■ **WORK TO BE COMPLETED**
Rewrite the listing below, replacing every "common name" with "vernacular name" and leaving all else unchanged. Omit the pictures from your answer.
##### STORED DATA #####
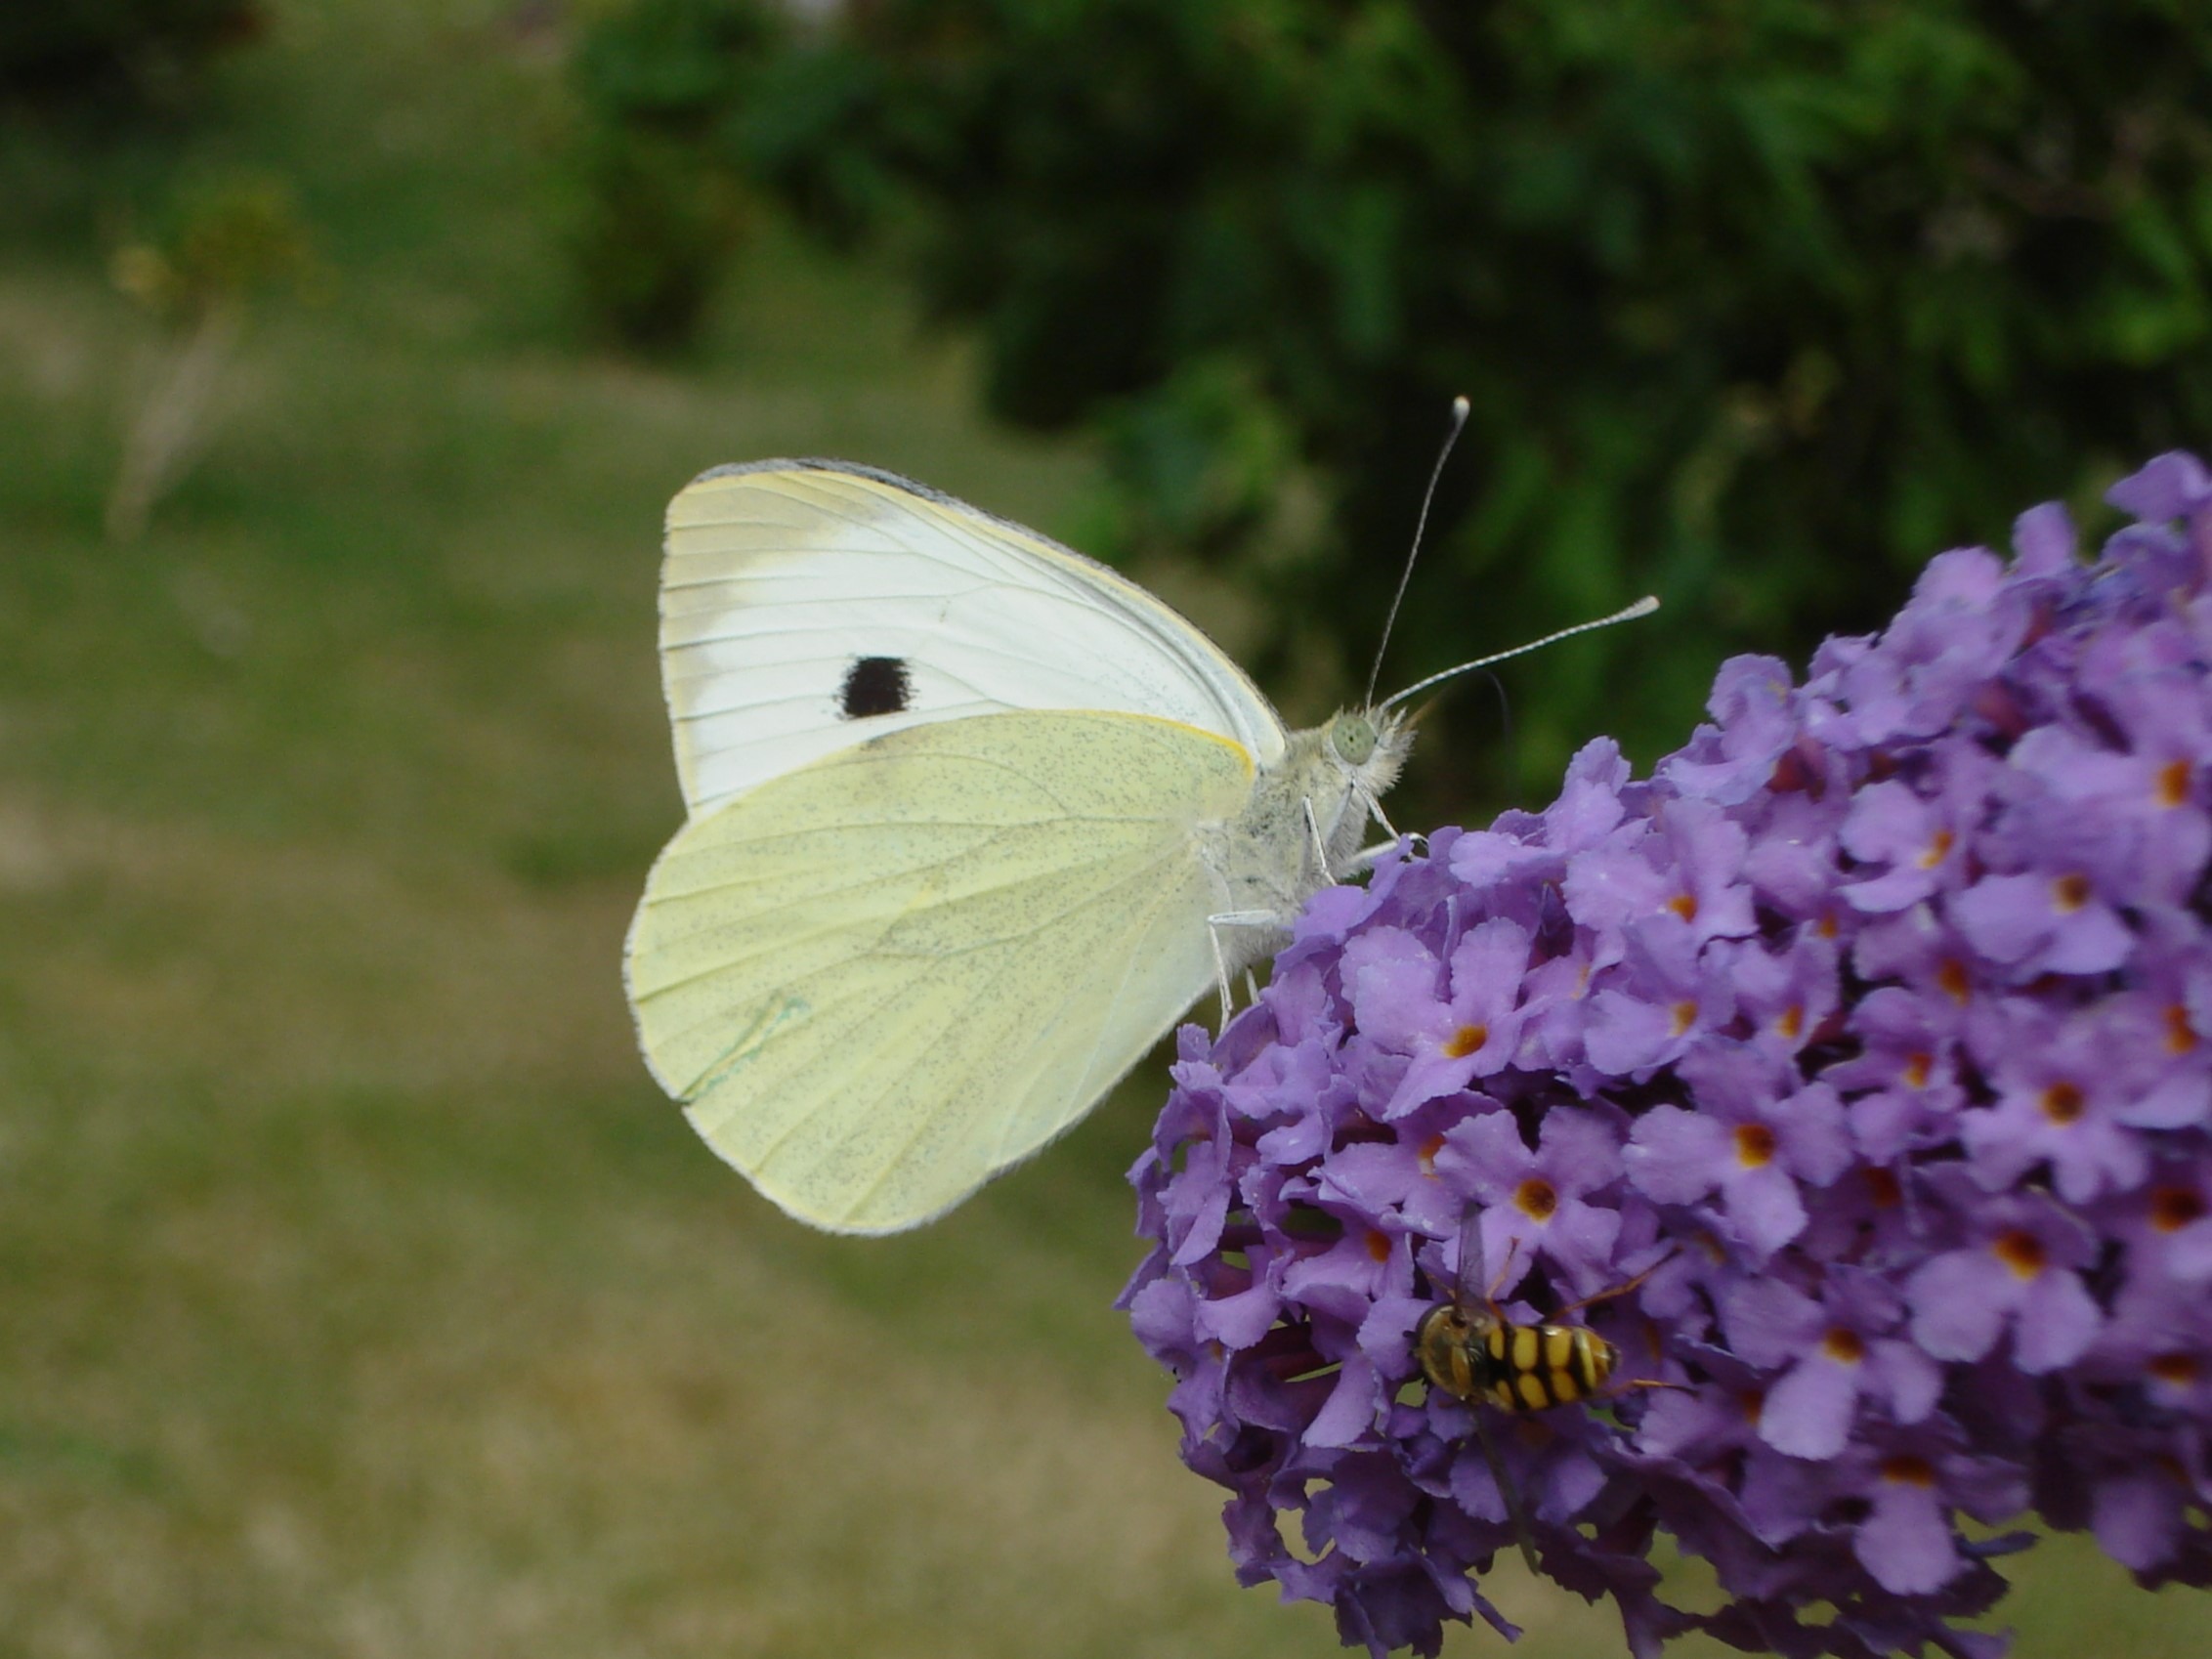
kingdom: Animalia
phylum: Arthropoda
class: Insecta
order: Lepidoptera
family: Pieridae
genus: Pieris
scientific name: Pieris brassicae
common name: Stor kålsommerfugl
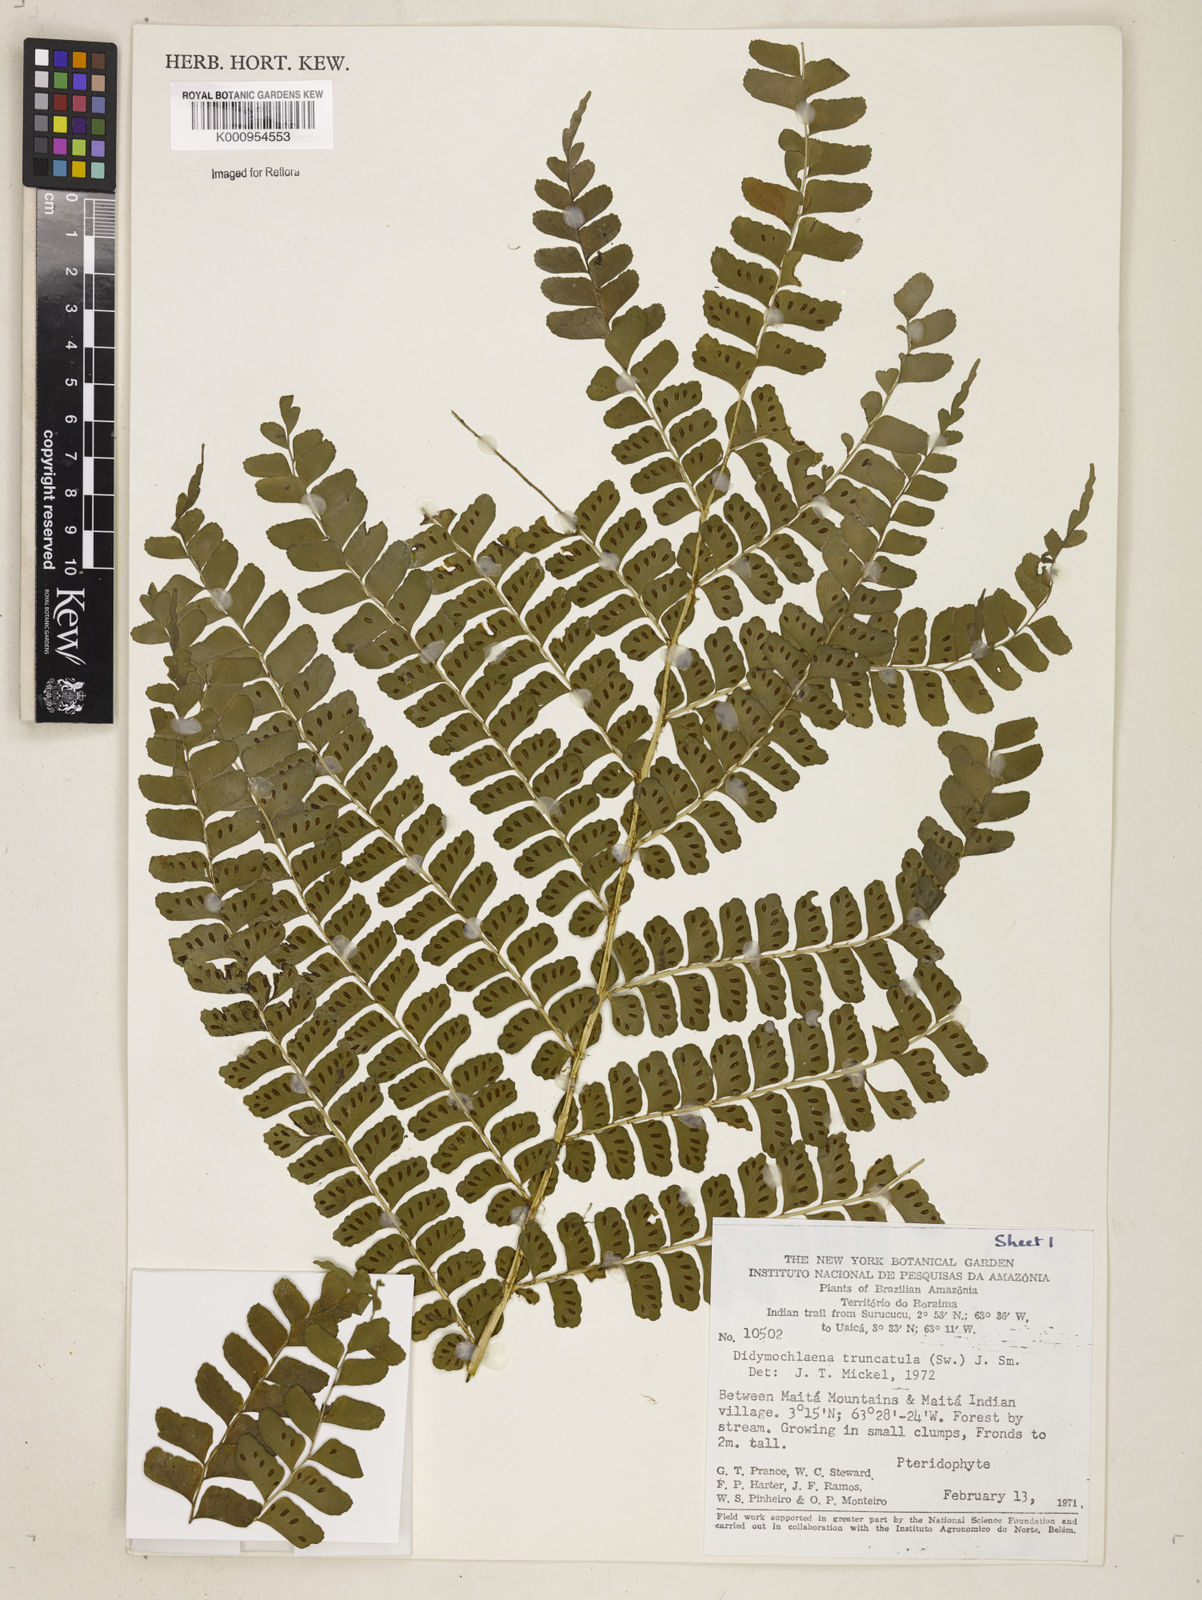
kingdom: Plantae
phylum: Tracheophyta
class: Polypodiopsida
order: Polypodiales
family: Didymochlaenaceae
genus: Didymochlaena
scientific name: Didymochlaena truncatula
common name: Mahogany fern
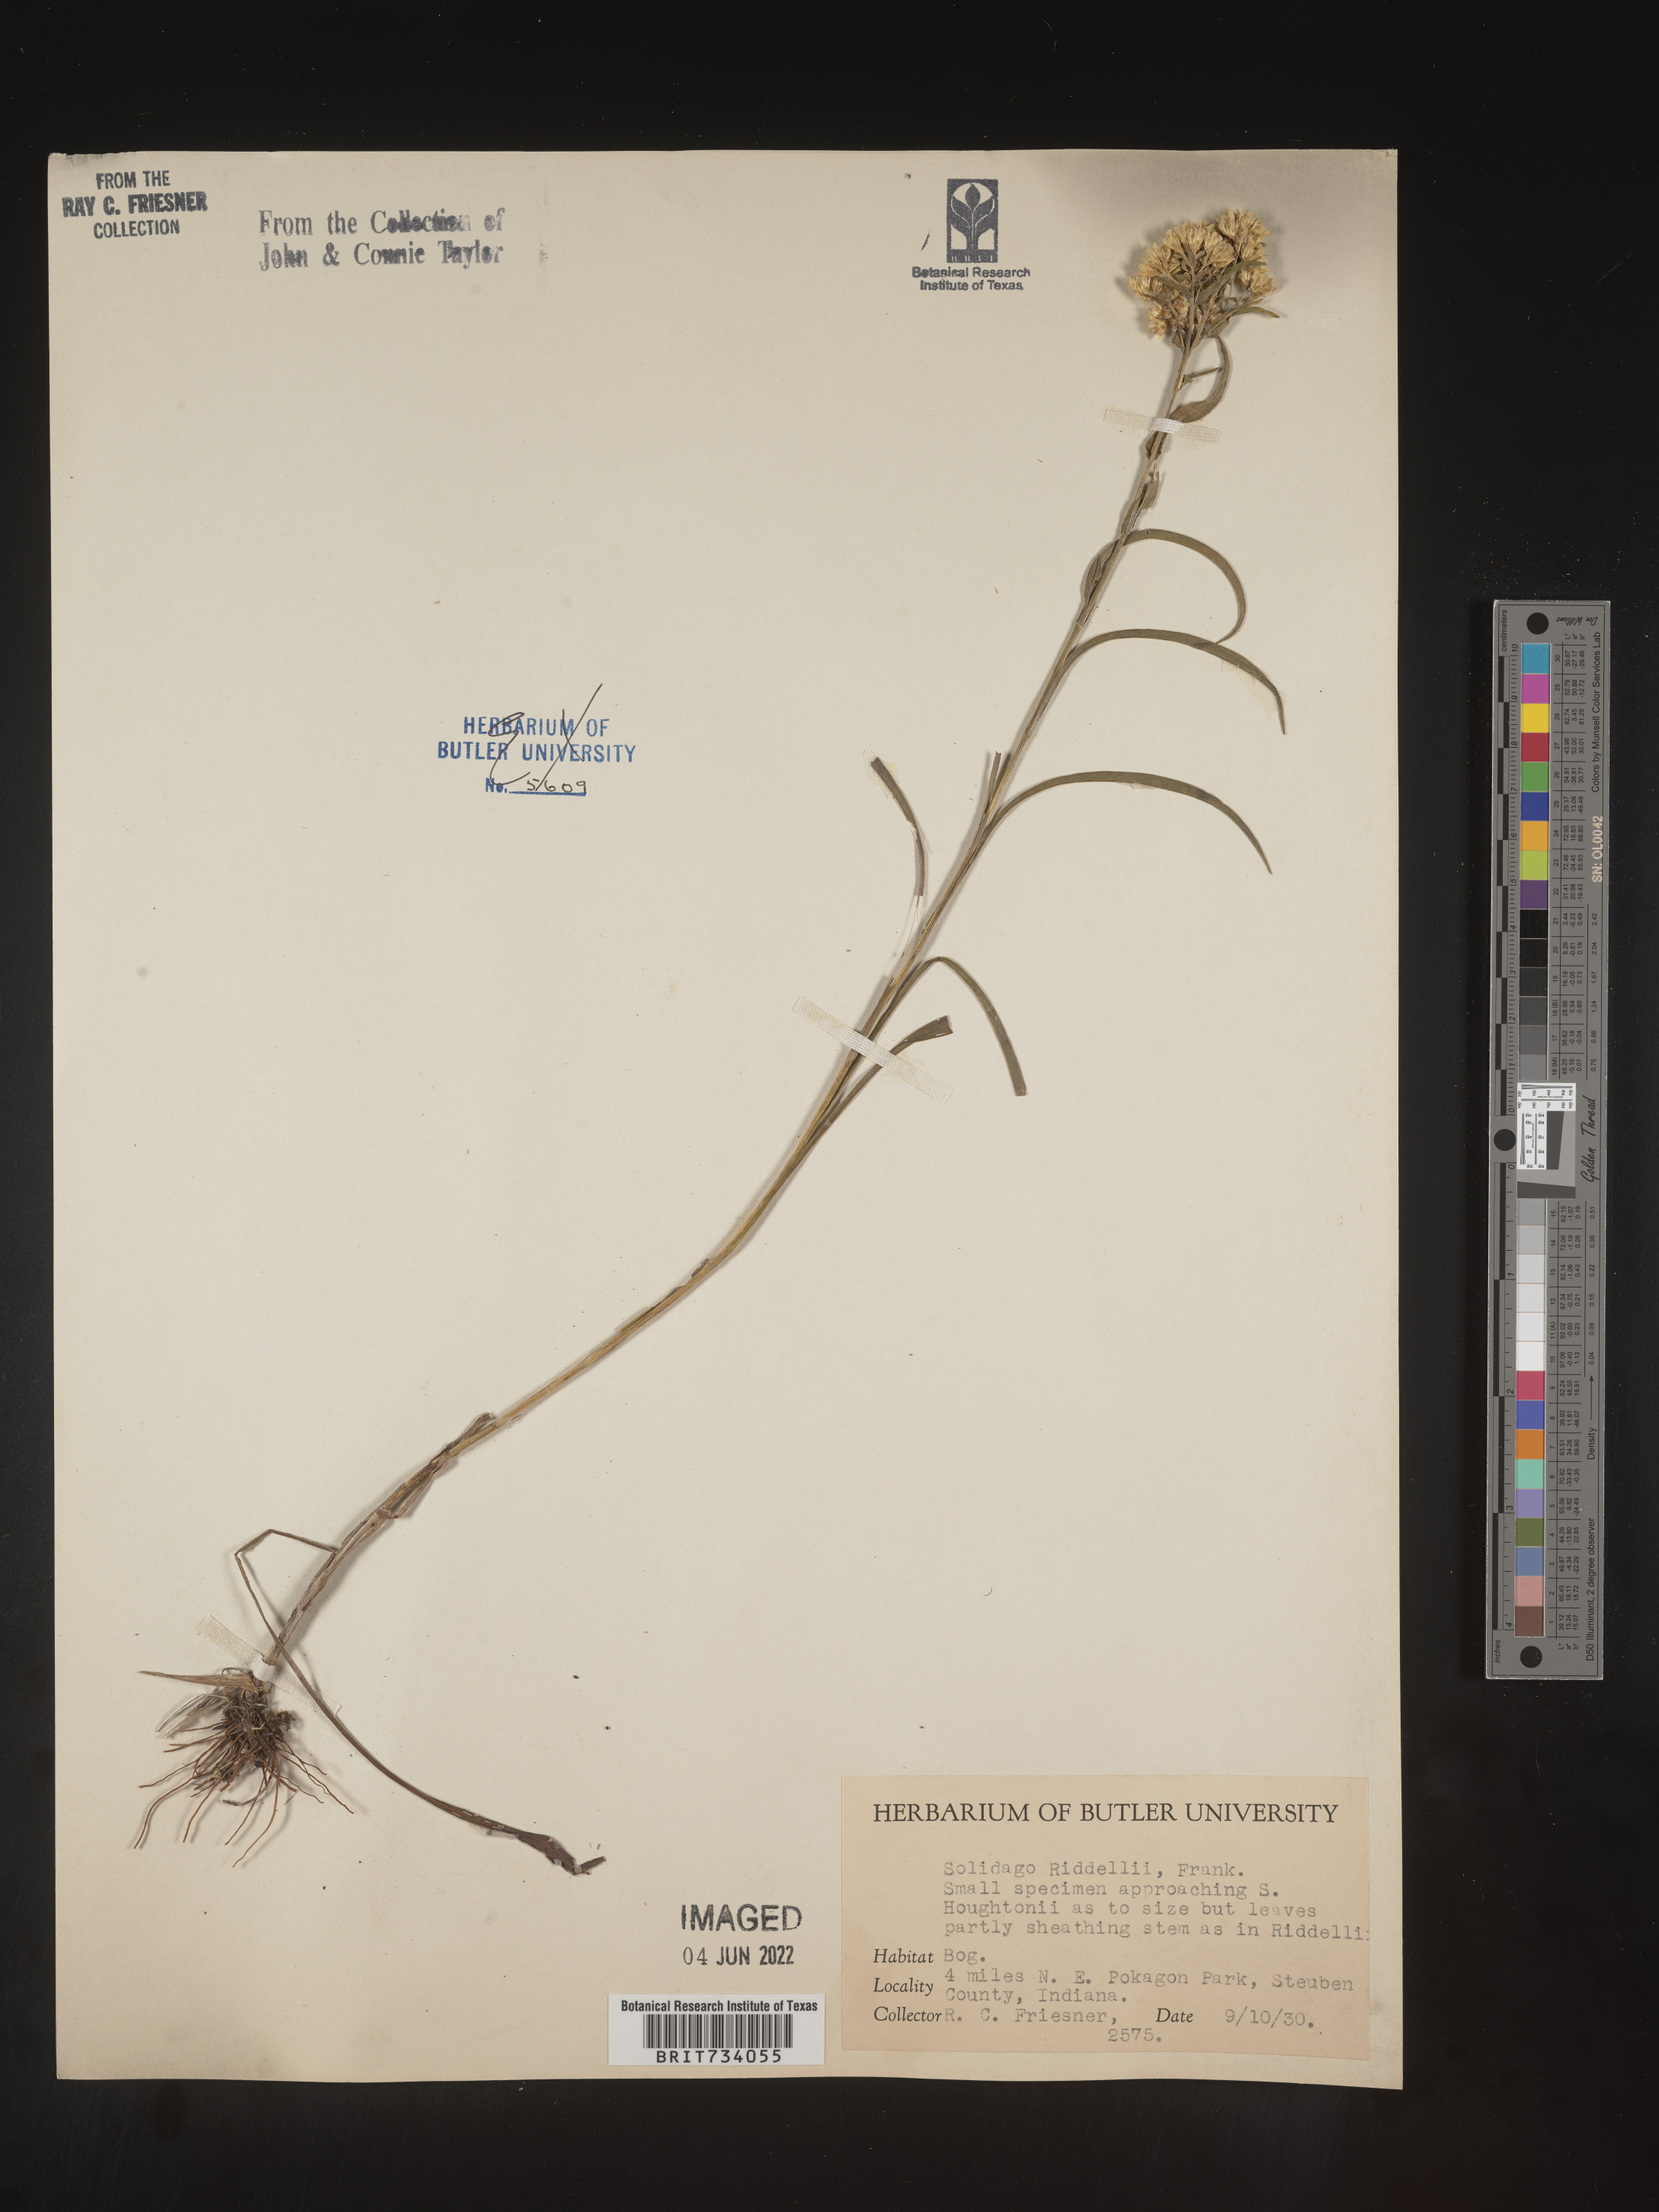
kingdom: Plantae
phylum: Tracheophyta
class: Magnoliopsida
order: Asterales
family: Asteraceae
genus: Solidago
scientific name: Solidago riddellii
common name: Riddell's goldenrod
#####
■ **IN RESPONSE**
kingdom: Animalia
phylum: Arthropoda
class: Insecta
order: Lepidoptera
family: Pieridae
genus: Pieris
scientific name: Pieris brassicae
vernacular name: Stor kålsommerfugl
kingdom: Plantae
phylum: Tracheophyta
class: Polypodiopsida
order: Polypodiales
family: Didymochlaenaceae
genus: Didymochlaena
scientific name: Didymochlaena truncatula
vernacular name: Mahogany fern
kingdom: Plantae
phylum: Tracheophyta
class: Magnoliopsida
order: Asterales
family: Asteraceae
genus: Solidago
scientific name: Solidago riddellii
vernacular name: Riddell's goldenrod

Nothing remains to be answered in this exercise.